Les matériaux de construction tels que le béton et les plastiques pourraient jouer un rôle clé dans la réduction des émissions de dioxyde de carbone (CO2). Une étude récente, menée par des ingénieurs civils et des experts en systèmes terrestres des universités de Californie (UC Davis) et Stanford, montre que ces matériaux pourraient emprisonner des milliards de tonnes de CO2. Publiée le 10 janvier dans Science, cette recherche explore comment cette approche, combinée à des mesures pour décarboner l’économie, pourrait contribuer à atteindre les objectifs climatiques mondiaux.
Des matériaux du quotidien pour emprisonner le carbone
La séquestration du carbone consiste à capturer le CO2, qu’il soit directement issu des activités humaines ou prélevé dans l’atmosphère, puis à le transformer en une forme stable, isolée de l’atmosphère. Si des solutions comme l’injection sous-terraine ou le stockage dans les océans ont été proposées, elles restent complexes et comportent des risques environnementaux.
« Et si, au lieu de cela, nous utilisions des matériaux déjà produits en grande quantité pour stocker le carbone ? » s’interroge Elisabeth Van Roijen, autrice principale de l’étude.
Avec ses collègues Sabbie Miller (UC Davis) et Steve Davis (Stanford), Van Roijen a évalué le potentiel de stockage du carbone dans des matériaux de construction courants : béton, asphalte, plastiques, bois et briques. Plus de 30 milliards de tonnes de ces matériaux sont fabriquées chaque année dans le monde.
Le béton : un levier majeur
Le béton, en particulier, offre un potentiel de stockage significatif. Les chercheurs ont examiné des techniques comme l’intégration de biochar (issu de la biomasse chauffée) dans le béton, l’utilisation de granulats artificiels chargés en carbone pour les pavages, ou encore le remplacement des liants asphaltiques et plastiques fossiles par des alternatives bio-sourcées.
Le résultat est sans appel : le béton, matériau le plus utilisé au monde avec plus de 20 milliards de tonnes produites par an, pourrait absorber une quantité substantielle de carbone. Les calculs montrent que si seulement 10 % de la production mondiale de granulats destinés au béton devenaient capables de stocker du CO2, cela permettrait de capturer un gigatonne de dioxyde de carbone.
Des technologies en attente d’adoption
Certaines des technologies évoquées sont déjà prêtes à être utilisées, tandis que d’autres nécessitent encore des recherches pour valider leurs performances et leur impact net sur le stockage du carbone. Par exemple, les plastiques bio-sourcés présentent le plus grand potentiel de capture de carbone par unité de poids, mais leur mise en œuvre à grande échelle reste limitée.
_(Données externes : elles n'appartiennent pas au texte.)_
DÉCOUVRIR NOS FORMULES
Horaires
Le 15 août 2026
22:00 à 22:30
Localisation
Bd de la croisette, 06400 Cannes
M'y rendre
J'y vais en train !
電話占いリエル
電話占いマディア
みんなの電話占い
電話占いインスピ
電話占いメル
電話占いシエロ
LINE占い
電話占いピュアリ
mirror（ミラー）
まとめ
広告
Pour Van Roijen, les matières premières nécessaires à ces nouvelles approches proviennent principalement de déchets à faible valeur ajoutée, tels que la biomasse. Leur valorisation pourrait stimuler l’économie et promouvoir un modèle circulaire. Cependant, il reste essentiel de vérifier les performances des matériaux et de s’assurer que les méthodes de fabrication n’annulent pas les bénéfices environnementaux.
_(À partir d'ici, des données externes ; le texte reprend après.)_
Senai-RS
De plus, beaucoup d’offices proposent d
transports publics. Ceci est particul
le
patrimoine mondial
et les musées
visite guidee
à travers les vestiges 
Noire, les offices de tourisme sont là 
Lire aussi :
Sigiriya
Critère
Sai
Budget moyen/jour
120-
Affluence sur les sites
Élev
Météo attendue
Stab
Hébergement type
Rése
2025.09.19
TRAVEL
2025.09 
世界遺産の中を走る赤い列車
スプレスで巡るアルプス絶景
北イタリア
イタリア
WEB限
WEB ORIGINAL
Une opportunité pour la décarbonation
Selon Sabbie Miller, ces technologies représentent une opportunité immédiate pour réduire les émissions. « Beaucoup de ces approches attendent simplement d’être adoptées », souligne-t-elle. L’intégration du carbone dans les bâtiments permettrait de transformer le secteur de la construction en un allié dans la lutte contre le changement climatique.
Elisabeth Van Roijen, aujourd’hui chercheuse au Laboratoire national des énergies renouvelables du Département de l’Énergie des États-Unis, insiste sur l’urgence de ces solutions. « Le potentiel est considérable », conclut-elle, rappelant que la transition vers ces matériaux innovants peut également apporter des bénéfices économiques et environnementaux.
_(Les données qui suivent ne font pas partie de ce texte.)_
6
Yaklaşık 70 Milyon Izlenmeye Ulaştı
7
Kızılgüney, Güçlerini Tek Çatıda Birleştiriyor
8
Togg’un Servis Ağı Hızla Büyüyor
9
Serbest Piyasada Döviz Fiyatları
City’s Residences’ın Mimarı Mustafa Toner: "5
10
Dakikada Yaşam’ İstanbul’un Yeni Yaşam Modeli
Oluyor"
Des bâtiments au cœur de la transition écologique
Alors que la course mondiale pour réduire les émissions de gaz à effet de serre s’intensifie, intégrer le stockage du carbone dans les matériaux de construction représente une piste prometteuse. En misant sur des solutions déjà en développement, cette stratégie pourrait non seulement réduire la pollution, mais également transformer un secteur clé en acteur central de la transition écologique.